WHAT YOU NEED TO DO | Every record, from the first line to the last, needs to be given again exactly.

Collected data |
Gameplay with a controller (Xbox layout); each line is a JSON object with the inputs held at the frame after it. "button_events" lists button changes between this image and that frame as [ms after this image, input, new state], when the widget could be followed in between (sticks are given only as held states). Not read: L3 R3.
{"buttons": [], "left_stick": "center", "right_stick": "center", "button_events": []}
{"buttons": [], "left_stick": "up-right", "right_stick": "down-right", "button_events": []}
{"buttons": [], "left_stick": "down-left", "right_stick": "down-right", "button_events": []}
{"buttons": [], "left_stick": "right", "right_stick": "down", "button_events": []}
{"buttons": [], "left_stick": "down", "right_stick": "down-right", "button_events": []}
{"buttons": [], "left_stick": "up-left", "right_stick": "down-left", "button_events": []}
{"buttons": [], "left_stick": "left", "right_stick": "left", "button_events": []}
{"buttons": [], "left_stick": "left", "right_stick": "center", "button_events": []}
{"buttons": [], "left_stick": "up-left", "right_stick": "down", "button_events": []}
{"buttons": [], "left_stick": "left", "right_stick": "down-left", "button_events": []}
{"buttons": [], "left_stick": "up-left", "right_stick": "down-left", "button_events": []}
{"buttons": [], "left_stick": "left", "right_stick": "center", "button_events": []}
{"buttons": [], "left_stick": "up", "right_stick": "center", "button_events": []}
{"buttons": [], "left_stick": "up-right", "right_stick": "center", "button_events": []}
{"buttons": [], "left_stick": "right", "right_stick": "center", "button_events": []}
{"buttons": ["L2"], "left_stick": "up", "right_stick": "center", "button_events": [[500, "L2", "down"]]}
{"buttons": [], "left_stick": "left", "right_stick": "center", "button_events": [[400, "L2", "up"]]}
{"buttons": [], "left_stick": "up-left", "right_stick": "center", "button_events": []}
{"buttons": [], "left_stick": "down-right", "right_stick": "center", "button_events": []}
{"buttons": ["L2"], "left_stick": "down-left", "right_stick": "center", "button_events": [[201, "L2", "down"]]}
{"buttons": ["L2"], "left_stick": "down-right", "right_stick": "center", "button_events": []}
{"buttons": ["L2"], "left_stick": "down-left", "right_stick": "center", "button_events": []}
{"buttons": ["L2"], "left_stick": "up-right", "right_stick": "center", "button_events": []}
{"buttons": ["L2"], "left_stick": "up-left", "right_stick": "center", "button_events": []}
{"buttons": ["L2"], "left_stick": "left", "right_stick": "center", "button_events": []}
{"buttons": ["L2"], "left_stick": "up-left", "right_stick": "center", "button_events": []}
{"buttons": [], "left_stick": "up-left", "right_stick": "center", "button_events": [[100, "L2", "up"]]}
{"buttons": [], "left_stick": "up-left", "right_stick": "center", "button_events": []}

ANSWER BELOW |
Gameplay with a controller (Xbox layout); each line is a JSON object with the inputs held at the frame after it. "button_events" lists button changes between this image and that frame as [ms after this image, input, new state], when the widget could be followed in between (sticks are given only as held states). Not read: L3 R3.
{"buttons": [], "left_stick": "center", "right_stick": "center", "button_events": []}
{"buttons": [], "left_stick": "up-right", "right_stick": "down-right", "button_events": []}
{"buttons": [], "left_stick": "down-left", "right_stick": "down-right", "button_events": []}
{"buttons": [], "left_stick": "right", "right_stick": "down", "button_events": []}
{"buttons": [], "left_stick": "down", "right_stick": "down-right", "button_events": []}
{"buttons": [], "left_stick": "up-left", "right_stick": "down-left", "button_events": []}
{"buttons": [], "left_stick": "left", "right_stick": "left", "button_events": []}
{"buttons": [], "left_stick": "left", "right_stick": "center", "button_events": []}
{"buttons": [], "left_stick": "up-left", "right_stick": "down", "button_events": []}
{"buttons": [], "left_stick": "left", "right_stick": "down-left", "button_events": []}
{"buttons": [], "left_stick": "up-left", "right_stick": "down-left", "button_events": []}
{"buttons": [], "left_stick": "left", "right_stick": "center", "button_events": []}
{"buttons": [], "left_stick": "up", "right_stick": "center", "button_events": []}
{"buttons": [], "left_stick": "up-right", "right_stick": "center", "button_events": []}
{"buttons": [], "left_stick": "right", "right_stick": "center", "button_events": []}
{"buttons": ["L2"], "left_stick": "up", "right_stick": "center", "button_events": [[500, "L2", "down"]]}
{"buttons": [], "left_stick": "left", "right_stick": "center", "button_events": [[400, "L2", "up"]]}
{"buttons": [], "left_stick": "up-left", "right_stick": "center", "button_events": []}
{"buttons": [], "left_stick": "down-right", "right_stick": "center", "button_events": []}
{"buttons": ["L2"], "left_stick": "down-left", "right_stick": "center", "button_events": [[201, "L2", "down"]]}
{"buttons": ["L2"], "left_stick": "down-right", "right_stick": "center", "button_events": []}
{"buttons": ["L2"], "left_stick": "down-left", "right_stick": "center", "button_events": []}
{"buttons": ["L2"], "left_stick": "up-right", "right_stick": "center", "button_events": []}
{"buttons": ["L2"], "left_stick": "up-left", "right_stick": "center", "button_events": []}
{"buttons": ["L2"], "left_stick": "left", "right_stick": "center", "button_events": []}
{"buttons": ["L2"], "left_stick": "up-left", "right_stick": "center", "button_events": []}
{"buttons": [], "left_stick": "up-left", "right_stick": "center", "button_events": [[100, "L2", "up"]]}
{"buttons": [], "left_stick": "up-left", "right_stick": "center", "button_events": []}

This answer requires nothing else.